* **Goal of the exercise**:
Set down all of the entries word for word, omitting the images they contain.
-----
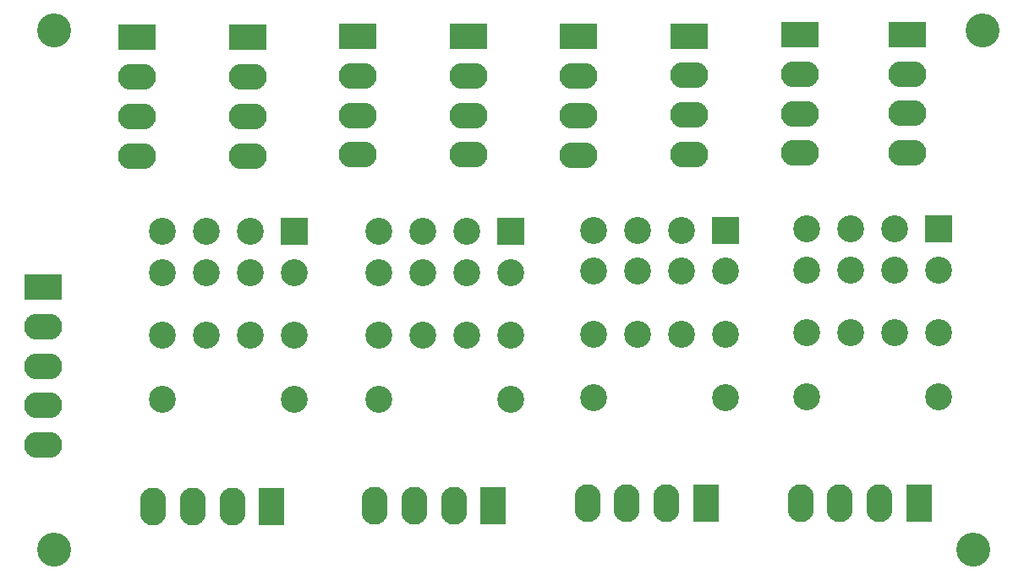
<source format=gts>
G04*
G04 #@! TF.GenerationSoftware,Altium Limited,Altium Designer,20.2.2 (114)*
G04*
G04 Layer_Color=8388736*
%FSLAX44Y44*%
%MOMM*%
G71*
G04*
G04 #@! TF.SameCoordinates,4A35201A-C963-4E52-B05F-806438ECE370*
G04*
G04*
G04 #@! TF.FilePolarity,Negative*
G04*
G01*
G75*
%ADD12R,3.8032X2.6032*%
%ADD13O,3.8032X2.6032*%
%ADD14R,2.6032X3.8032*%
%ADD15O,2.6032X3.8032*%
%ADD16C,2.7032*%
%ADD17R,2.7032X2.7032*%
%ADD18C,3.4032*%
D12*
X786301Y555970D02*
D03*
X565264Y554180D02*
D03*
X675783Y554700D02*
D03*
X123190Y553140D02*
D03*
X233708D02*
D03*
X344227Y554410D02*
D03*
X454746D02*
D03*
X894080Y556260D02*
D03*
X29210Y302950D02*
D03*
D13*
X786301Y516370D02*
D03*
Y476770D02*
D03*
Y437170D02*
D03*
X565264Y514580D02*
D03*
Y474980D02*
D03*
Y435380D02*
D03*
X675783Y515100D02*
D03*
Y475500D02*
D03*
Y435900D02*
D03*
X123190Y513540D02*
D03*
Y473940D02*
D03*
Y434340D02*
D03*
X233708Y513540D02*
D03*
Y473940D02*
D03*
Y434340D02*
D03*
X344227Y514810D02*
D03*
Y475210D02*
D03*
Y435610D02*
D03*
X454746Y514810D02*
D03*
Y475210D02*
D03*
Y435610D02*
D03*
X894080Y516660D02*
D03*
Y477060D02*
D03*
Y437460D02*
D03*
X29210Y263350D02*
D03*
Y223750D02*
D03*
Y184150D02*
D03*
Y144550D02*
D03*
D14*
X257810Y82550D02*
D03*
X905970Y86360D02*
D03*
X692610D02*
D03*
X479770Y83820D02*
D03*
D15*
X218210Y82550D02*
D03*
X178610D02*
D03*
X139010D02*
D03*
X866370Y86360D02*
D03*
X826770D02*
D03*
X787170D02*
D03*
X653010D02*
D03*
X613410D02*
D03*
X573810D02*
D03*
X440170Y83820D02*
D03*
X400570D02*
D03*
X360970D02*
D03*
D16*
X148670Y190500D02*
D03*
Y254500D02*
D03*
X280670Y190500D02*
D03*
Y254500D02*
D03*
X236670D02*
D03*
X192670D02*
D03*
X236670Y317500D02*
D03*
X280670D02*
D03*
X192670D02*
D03*
X148670D02*
D03*
X236670Y358500D02*
D03*
X192670D02*
D03*
X148670D02*
D03*
X580047Y191770D02*
D03*
Y255770D02*
D03*
X712047Y191770D02*
D03*
Y255770D02*
D03*
X668047D02*
D03*
X624047D02*
D03*
X668047Y318770D02*
D03*
X712047D02*
D03*
X624047D02*
D03*
X580047D02*
D03*
X668047Y359770D02*
D03*
X624047D02*
D03*
X580047D02*
D03*
X364994Y190500D02*
D03*
Y254500D02*
D03*
X496993Y190500D02*
D03*
Y254500D02*
D03*
X452993D02*
D03*
X408993D02*
D03*
X452993Y317500D02*
D03*
X496993D02*
D03*
X408993D02*
D03*
X364994D02*
D03*
X452993Y358500D02*
D03*
X408993D02*
D03*
X364994D02*
D03*
X793830Y193040D02*
D03*
Y257040D02*
D03*
X925830Y193040D02*
D03*
Y257040D02*
D03*
X881830D02*
D03*
X837830D02*
D03*
X881830Y320040D02*
D03*
X925830D02*
D03*
X837830D02*
D03*
X793830D02*
D03*
X881830Y361040D02*
D03*
X837830D02*
D03*
X793830D02*
D03*
D17*
X280670Y358500D02*
D03*
X712047Y359770D02*
D03*
X496993Y358500D02*
D03*
X925830Y361040D02*
D03*
D18*
X960000Y40000D02*
D03*
X970000Y560000D02*
D03*
X40000D02*
D03*
Y40000D02*
D03*
M02*

</source>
-----
* **Written solution**:
<source format=gts>
G04*
G04 #@! TF.GenerationSoftware,Altium Limited,Altium Designer,20.2.2 (114)*
G04*
G04 Layer_Color=8388736*
%FSLAX44Y44*%
%MOMM*%
G71*
G04*
G04 #@! TF.SameCoordinates,4A35201A-C963-4E52-B05F-806438ECE370*
G04*
G04*
G04 #@! TF.FilePolarity,Negative*
G04*
G01*
G75*
%ADD12R,3.8032X2.6032*%
%ADD13O,3.8032X2.6032*%
%ADD14R,2.6032X3.8032*%
%ADD15O,2.6032X3.8032*%
%ADD16C,2.7032*%
%ADD17R,2.7032X2.7032*%
%ADD18C,3.4032*%
D12*
X786301Y555970D02*
D03*
X565264Y554180D02*
D03*
X675783Y554700D02*
D03*
X123190Y553140D02*
D03*
X233708D02*
D03*
X344227Y554410D02*
D03*
X454746D02*
D03*
X894080Y556260D02*
D03*
X29210Y302950D02*
D03*
D13*
X786301Y516370D02*
D03*
Y476770D02*
D03*
Y437170D02*
D03*
X565264Y514580D02*
D03*
Y474980D02*
D03*
Y435380D02*
D03*
X675783Y515100D02*
D03*
Y475500D02*
D03*
Y435900D02*
D03*
X123190Y513540D02*
D03*
Y473940D02*
D03*
Y434340D02*
D03*
X233708Y513540D02*
D03*
Y473940D02*
D03*
Y434340D02*
D03*
X344227Y514810D02*
D03*
Y475210D02*
D03*
Y435610D02*
D03*
X454746Y514810D02*
D03*
Y475210D02*
D03*
Y435610D02*
D03*
X894080Y516660D02*
D03*
Y477060D02*
D03*
Y437460D02*
D03*
X29210Y263350D02*
D03*
Y223750D02*
D03*
Y184150D02*
D03*
Y144550D02*
D03*
D14*
X257810Y82550D02*
D03*
X905970Y86360D02*
D03*
X692610D02*
D03*
X479770Y83820D02*
D03*
D15*
X218210Y82550D02*
D03*
X178610D02*
D03*
X139010D02*
D03*
X866370Y86360D02*
D03*
X826770D02*
D03*
X787170D02*
D03*
X653010D02*
D03*
X613410D02*
D03*
X573810D02*
D03*
X440170Y83820D02*
D03*
X400570D02*
D03*
X360970D02*
D03*
D16*
X148670Y190500D02*
D03*
Y254500D02*
D03*
X280670Y190500D02*
D03*
Y254500D02*
D03*
X236670D02*
D03*
X192670D02*
D03*
X236670Y317500D02*
D03*
X280670D02*
D03*
X192670D02*
D03*
X148670D02*
D03*
X236670Y358500D02*
D03*
X192670D02*
D03*
X148670D02*
D03*
X580047Y191770D02*
D03*
Y255770D02*
D03*
X712047Y191770D02*
D03*
Y255770D02*
D03*
X668047D02*
D03*
X624047D02*
D03*
X668047Y318770D02*
D03*
X712047D02*
D03*
X624047D02*
D03*
X580047D02*
D03*
X668047Y359770D02*
D03*
X624047D02*
D03*
X580047D02*
D03*
X364994Y190500D02*
D03*
Y254500D02*
D03*
X496993Y190500D02*
D03*
Y254500D02*
D03*
X452993D02*
D03*
X408993D02*
D03*
X452993Y317500D02*
D03*
X496993D02*
D03*
X408993D02*
D03*
X364994D02*
D03*
X452993Y358500D02*
D03*
X408993D02*
D03*
X364994D02*
D03*
X793830Y193040D02*
D03*
Y257040D02*
D03*
X925830Y193040D02*
D03*
Y257040D02*
D03*
X881830D02*
D03*
X837830D02*
D03*
X881830Y320040D02*
D03*
X925830D02*
D03*
X837830D02*
D03*
X793830D02*
D03*
X881830Y361040D02*
D03*
X837830D02*
D03*
X793830D02*
D03*
D17*
X280670Y358500D02*
D03*
X712047Y359770D02*
D03*
X496993Y358500D02*
D03*
X925830Y361040D02*
D03*
D18*
X960000Y40000D02*
D03*
X970000Y560000D02*
D03*
X40000D02*
D03*
Y40000D02*
D03*
M02*

</source>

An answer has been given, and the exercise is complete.